Born 1962 in Bronxville, New York. Lives in New York City.
Erin O’Keefe is a visual artist and an architect. Her work explores both the specific properties of photography and many of the material and theoretical concerns of architecture. She is in conversation with a lineage of photographers from Florence Henri and others in the early 20th century to Barbara Kasten, who started exhibiting in the early 1970s, to contemporaries who are also examining photography on an elemental level specific to the digital age.
Erin O’Keefe (b. 1962, Bronxville, NY) lives in New York City. O’Keefe received a Master of Architecture degree from Columbia University and a Bachelor of Fine Arts degree from Cornell University. The artist’s work has been exhibited in the U.S. and internationally at Wave Hill, The Photographer’s Gallery (London), Seventeen Gallery (London), The Wing (Washington D.C.), Albada Jelgersma Gallery (Amsterdam), Transmitter Gallery, McKenzie Fine Art, Sous Les Etoiles Gallery, Morgan Lehman Gallery, and Sandra Gering Inc., among others. O’Keefe was awarded the 2019 NYSCA/NYFA Fellowship in Photography. O’Keefe’s work has been reviewed or featured in Artforum, The New Yorker, The Village Voice, Vogue, VICE Magazine, The Huffington Post, Collector Daily, Artspace Magazine, Artsy Magazine, and Paper Journal.
Erin O’Keefe participated in Virtual—Denny Dimin Gallery’s new series of exhibitions presented exclusively online. The limited run exhibitions complement our IRL programming at the gallery and fairs with a small selections of artworks.
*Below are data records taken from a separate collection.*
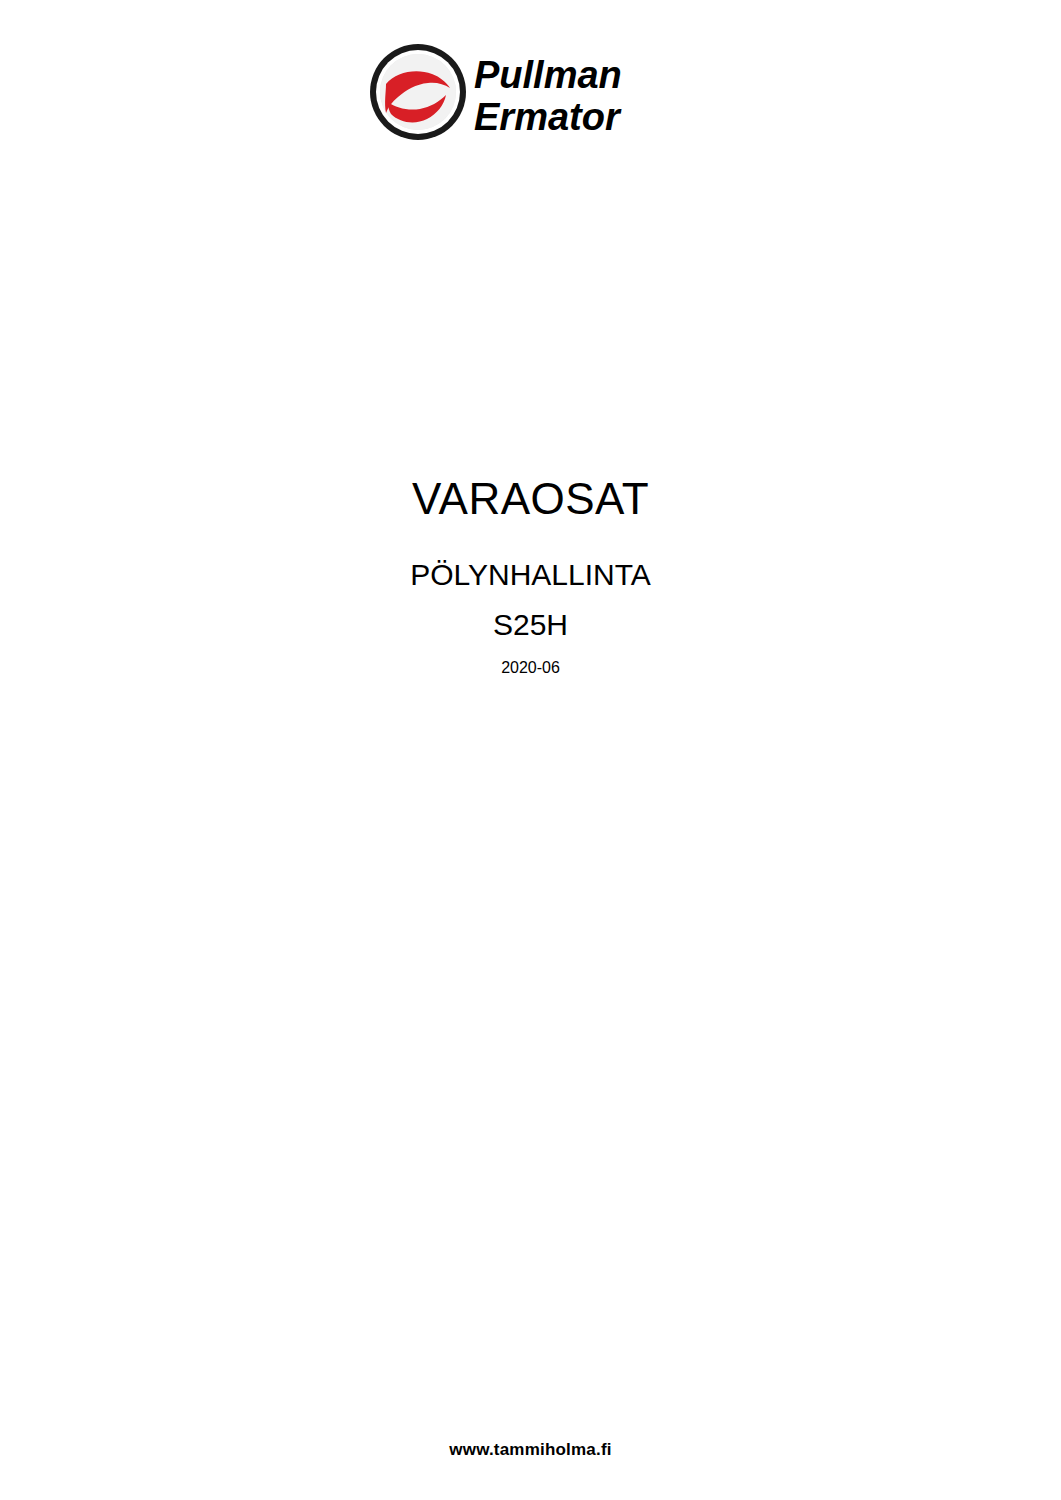Pullman Ermator Pullman Ermator
VARAOSAT
PÖLYNHALLINTA
S25H
2020-06
www.tammiholma.fi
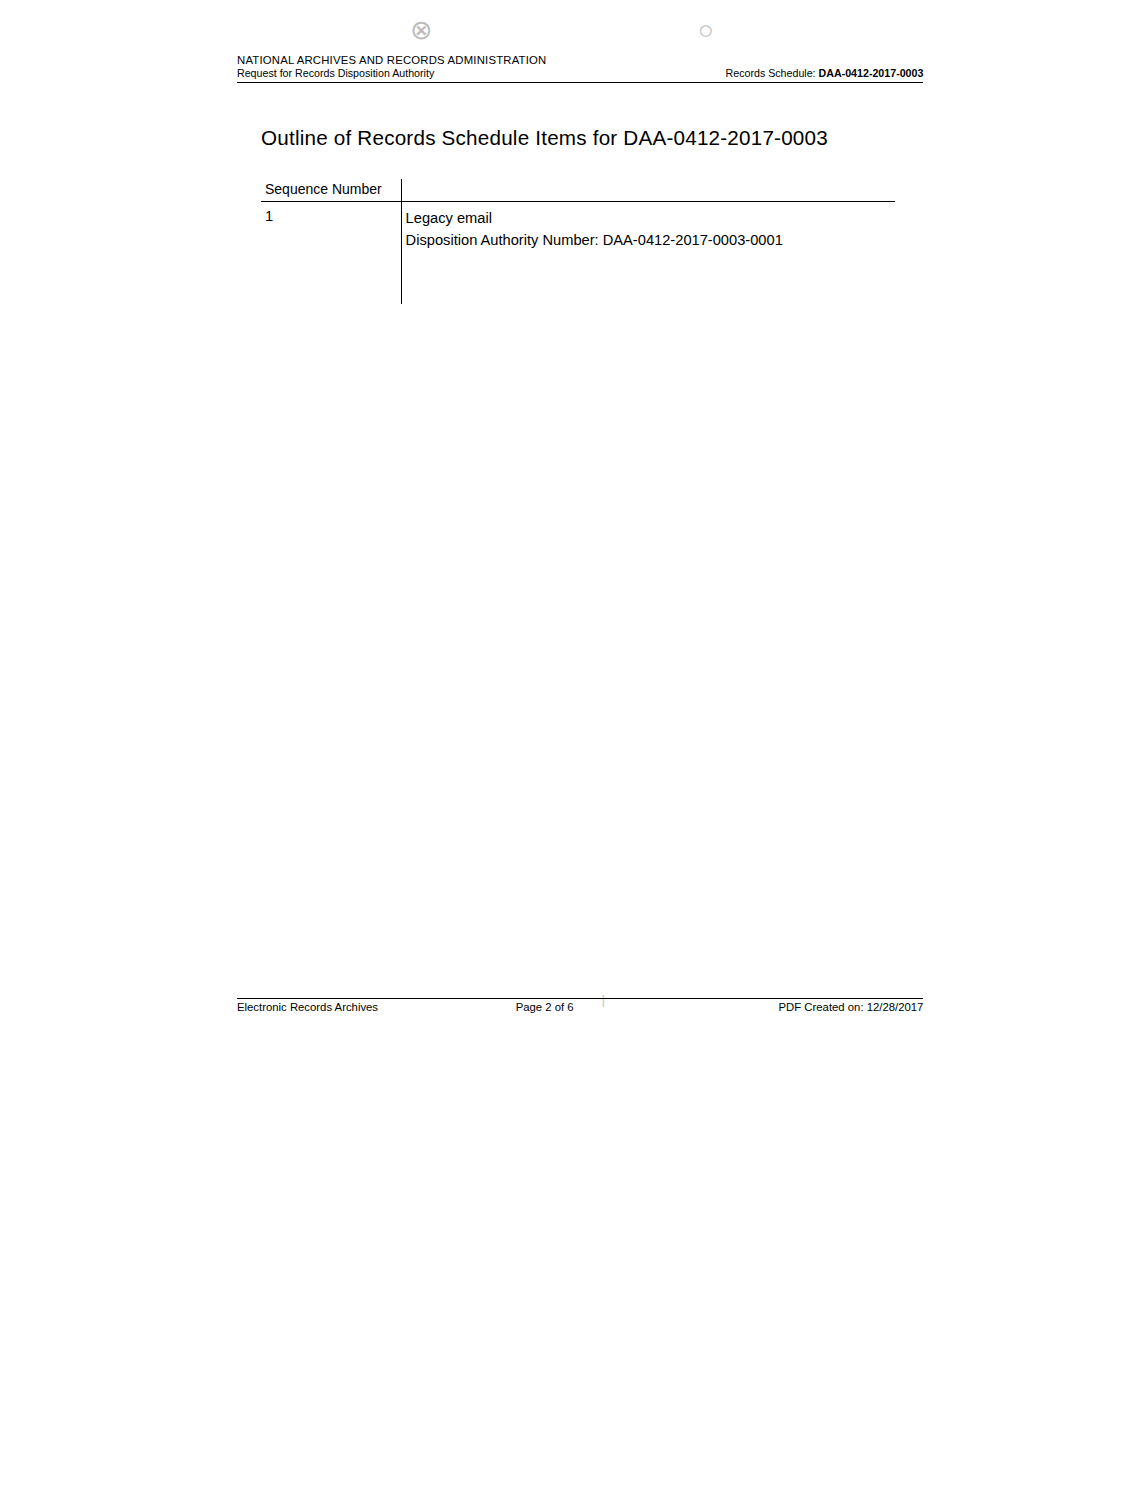⊗ ○
NATIONAL ARCHIVES AND RECORDS ADMINISTRATION
Request for Records Disposition Authority
Records Schedule: DAA-0412-2017-0003
Outline of Records Schedule Items for DAA-0412-2017-0003
| Sequence Number | |
| --- | --- |
| 1 | Legacy email Disposition Authority Number: DAA-0412-2017-0003-0001 |
|
Electronic Records Archives
Page 2 of 6
PDF Created on: 12/28/2017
Behind-the-scenes videos bring the immediate experience of art viewing online for a remote audience.
Eye to Eye, a Virtual Exhibition, includes three new photographs by Erin O’Keefe and will run concurrently with her exhibition Seeing Things at the New York gallery.
The three photographs, Pink Push, Threesome, and Esther, are emblematic of the artist’s current work, an ongoing series called Built Work. The video produced for the exhibition is a behind-the-scenes look into O’Keefe’s studio process, where you can watch her arrange the wooden blocks and painted boards that she sets up so precisely to create her final, two-dimensional compositions. Surrounded by her workspace and reference materials, O’Keefe speaks openly about her practice and background.